Un récit qui comporte son lot de scènes de torture, parfois organisées par des prisonnières alliées des geôliers.
 
"Certaines sont battues. Ils les frappent dans les reins, dans la figure. Les prisonnières elles-mêmes donnent les coups et aucune blessure n’a lieu sans le consentement ni l’approbation de l’administration. Il y a un an, avant que j’arrive, une Tzigane (…) a été battue à mort. L’administration a pu couvrir ce décès. La cause officielle de la mort est un accident vasculaire cérébral. Dans une autre unité, une couturière qui n’avait pas la force de poursuivre a été déshabillée et forcée à coudre nue."
 
Outre les tortures et supplices corporels, Nadejda Tolokonnikova détaille des campements insalubres, et un manque d’hygiène sciemment provoqué par les geôliers.
 
"Les conditions d’hygiène au sein du camp sont pensées pour faire sentir à chaque prisonnière qu’elle est un animal sale et dégoutant, privé de tout droit. Bien qu’il y ait des ‘pièces d’hygiène générales’ dans les dortoirs, il y aussi une ‘salle d’hygiène générale’ utilisé dans un but punitif. Cet endroit a une capacité de cinq personnes, mais les 800 prisonnières y sont envoyées pour se laver. Nous n’avons pas le droit de faire notre toilette dans nos dortoirs – ce serait trop facile."
 
"LES PRISONNIÈRES ONT PEUR DE LEUR PROPRE OMBRE"
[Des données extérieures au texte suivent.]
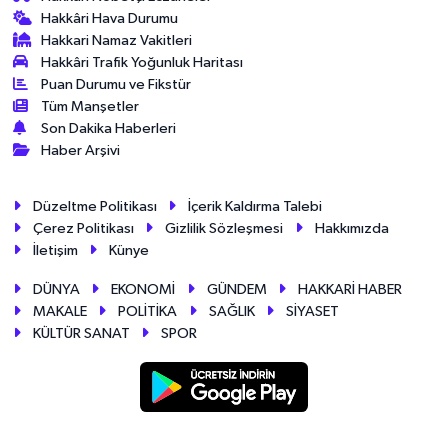
Hakkâri Hava Durumu
Hakkari Namaz Vakitleri
Hakkâri Trafik Yoğunluk Haritası
Puan Durumu ve Fikstür
Tüm Manşetler
Son Dakika Haberleri
Haber Arşivi
Düzeltme Politikası
İçerik Kaldırma Talebi
Çerez Politikası
Gizlilik Sözleşmesi
Hakkımızda
İletişim
Künye
DÜNYA
EKONOMİ
GÜNDEM
HAKKARİ HABER
MAKALE
POLİTİKA
SAĞLIK
SİYASET
KÜLTÜR SANAT
SPOR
Si aucune dénonciation n’a filtré, c’est parce que tous les moyens sont employés pour que les incriminations ne s’échappent pas du camp, et que les prisonnières soient réduites au silence.
 
"Les plaintes ne sortent pas de prison. La seule chance de voir une incrimination aboutir est de se plaindre via un proche ou un avocat. L’administration, mesquine et vengeuse, utilisera entre temps tous les mécanismes possibles pour mettre la pression sur la prisonnière, dont la plainte fera empirer les choses au lieu d’aider tout le monde. Ils pratiquent la punition collective : vous vous plaignez qu’il n’y ait pas d’eau chaude, ils coupent l’eau complètement. Les prisonnières ont peur de leur propre ombre. Elles sont complètement terrifiées".
 
Dans l’espoir que les conditions de détention changent, Nadejda Tolokonnikova s’est tout de même plainte. Des réclamations qui lui ont valu, raconte-t-elle, de recevoir des menaces de mort du directeur adjoint de la prison. Ce qui explique sa décision de commencer une grève de la faim.
 
"Je refuse de participer au travail d’esclave qui a cours dans ce camp. Je continuerai jusqu’à ce que l’administration respecte la loi et arrête de traiter les femmes incarcérées comme du bétail, (…) jusqu’à ce qu’ils nous considèrent comme des humains".
 
Dans un communiqué, l’administration carcérale russe a rejeté ces accusations, et a affirmé qu’il s’agissait d’un"chantage" pour que la détenue soit affectée à un travail moins éprouvant.
 
Si l’une des trois Pussy Riot condamnées a été libérée, Nadejda Tolokonnikova n’est pas près de sortir de prison. Le 26 juillet, la justice russe avait rejeté en appel sa demande de libération anticipée. La jeune femme de 23 ans, qui refuse de se déclarer coupable, avait alors déclaré : "Je contesterai ma condamnation jusqu’au bout, je porterai l’affaire devant la Cour suprême russe".